Scarf_2009_08_06_Koigu_SailorsRib2

I cast on 43 stitches, which allowed for a 1-stitch garter stitch selvedge on each side, then worked in Sailor’s Rib, changing skeins every 4th round (of course I carried the unused colors up the side; no monumental weaving in of ends for me!) until I ran out of yarn. Perfect.

I was bitten by the crochet bug after looking sadly at my poor, burned potholders I made probably 15 years ago. They have held up well but needed to be replaced so I whipped these up with some mystery yarn Mr. MmmYarn’s uncle sent me last Christmas. Two movies and they were done:

Potholders_2009_08_24_Crocheted

Pattern: own
Stitch pattern: single crochet worked in the round to make these double-thick
Yarn: not a clue
Size: a little bigger than my hands
Started 8/22 and finished 8/24/2009

The pattern is essentially the only thing I know how to crochet besides a straight back-and-forth to make something like an afghan. My American grandmother taught me to crochet when I was probably 8 or 9 years old and she launched me on potholders. You make a chain a little longer than you want your potholder to be, then work single crochet around and around (forming what she called the “canoe”) until it meets in the middle. Usually I sewed them shut but this time I got smart and crocheted the seam by picking up the outer half of each stitch and crocheting it together with its neighbor on the other side of the canoe. I like this seam far better than the sewn seam.

I did try to solve the yarn mystery. I did the burn test: the yarn self-extinguished when I pulled the match away but burned into a hard black solid that did not smell of chemicals. The yarn feels synthetic and also kind of greasy, like a wool with lots of lanolin would feel. And the potholders sank like a stone when I put them in water. All in all, the clues don’t add up to anything I can decipher. They work well in the kitchen and that’s all that really matters. I crocheted up a small swatch to throw in with my next load of laundry so I can test whether this stuff is machine washable. If it is, score one for me.

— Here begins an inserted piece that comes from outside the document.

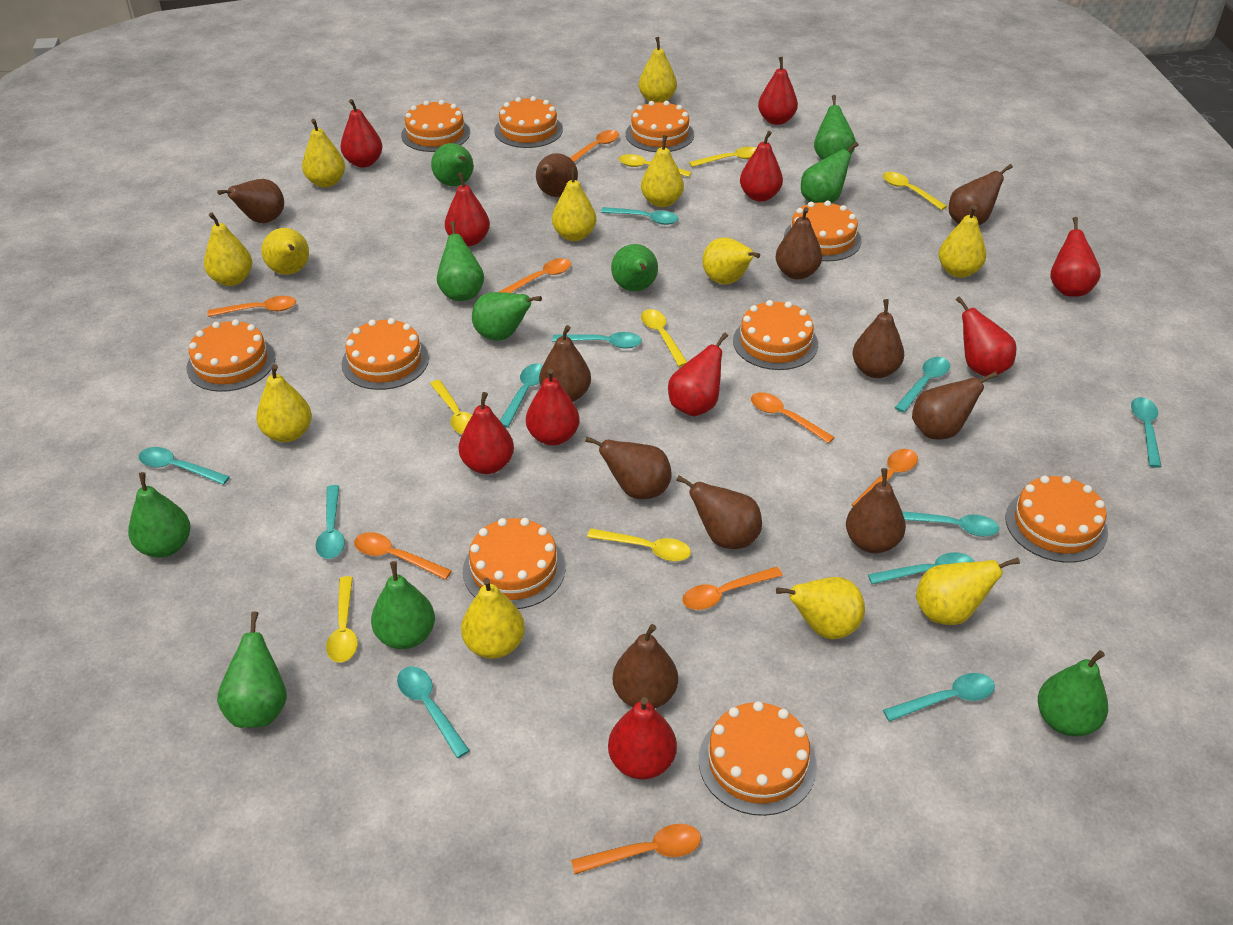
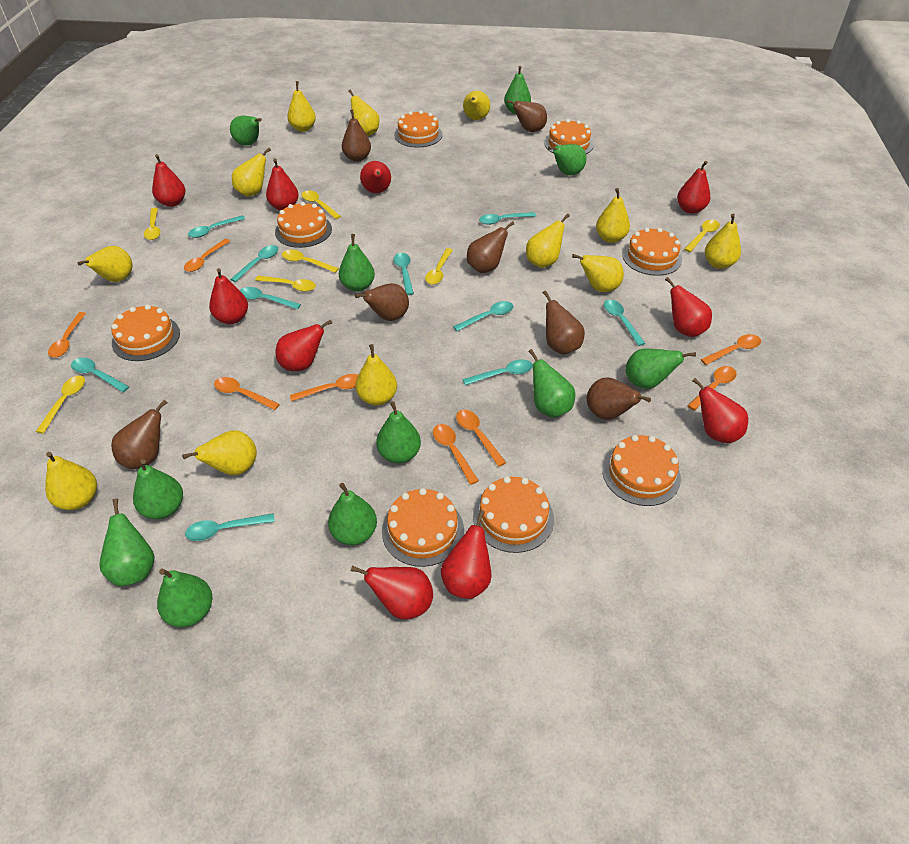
brown pear: [217,179,284,223] [536,153,578,197] [539,325,591,402] [585,436,672,499] [613,624,678,709] [676,475,762,549] [775,207,822,279] [846,468,906,553] [853,299,904,378] [912,372,997,439] [949,164,1013,225] = 11 -> [111,399,168,469] [342,109,371,162] [355,283,409,321] [467,221,514,273] [507,100,547,132] [543,290,585,355] [587,378,651,420] = 7
green pear: [128,472,191,558] [217,611,287,728] [371,561,435,649] [431,143,474,186] [437,221,484,301] [472,292,542,341] [611,244,658,291] [801,142,859,203] [814,95,856,160] [1038,650,1108,737] = 10 -> [99,499,155,586] [133,459,183,519] [157,569,212,627] [230,116,262,146] [328,483,377,545] [339,234,375,292] [376,401,421,463] [504,66,531,114] [528,349,575,418] [548,144,586,175] [625,349,696,389] = 11
orange cake: [187,319,275,392] [341,318,429,390] [401,100,470,152] [463,518,566,609] [494,96,563,148] [626,101,694,152] [699,701,817,816] [733,300,818,370] [784,201,862,261] [1005,475,1108,563] = 10 -> [112,305,180,361] [275,202,332,248] [382,488,464,567] [394,110,443,148] [473,476,554,553] [544,119,594,154] [602,435,681,506] [622,227,682,276] = 8
turquoise spoon: [139,447,230,485] [315,485,345,559] [397,667,470,758] [500,363,543,428] [552,332,642,348] [601,207,679,225] [868,552,975,584] [883,673,995,722] [895,357,950,413] [902,511,999,537] [1131,397,1162,468] = 11 -> [71,358,129,392] [185,513,275,541] [188,215,245,238] [231,245,278,282] [240,287,301,309] [393,253,414,295] [453,301,513,331] [463,359,533,385] [479,212,536,225] [604,300,645,346] = 10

Do you ever look back fondly on how big your yarn stash used to be? Mine used to fit in the container I now use for my few winter clothes. Then it fit into the under-the-bed bin. Now it dominates my closet and the under-the-bed bin holds just my scraps. Unfortunately, that bin is now so full that the bed frame itself holds the lid shut and whenever I pull the bin out, the lid pops up festively. Clearly, some scrap busting is in order. Behold, a hat made with scraps:

HatAdult_2009_08_25_Manos_Brown_w_Rose

Pattern: own
Yarn: Manos del Uruguay, color H (brown) and 106 (rose/purple/tan variegated)
Needles: size 5
Size: adult average
Started 8/19 and finished 8/25/2009

I worked 2 rounds of brown followed by 1 round of variegated but the colors blend so nicely that it looks like I used one yarn. I used a 4-point decrease on 8 stitches:

HatAdult_2009_08_25_Manos_Brown_w_Rose_top

This hat barely made a dent in the scrap bin but it’s a start. Don’t tell anyone, but I also bought a little yarn this week. I indulged in 5 skeins of KnitPicks sock yarn in neutral colors that I can use to hold together with my thinner scraps for more hats and thereby reduce the scrap bin some more.

And that, readers, is all the small things for today. I hope you’re out enjoying your long weekend.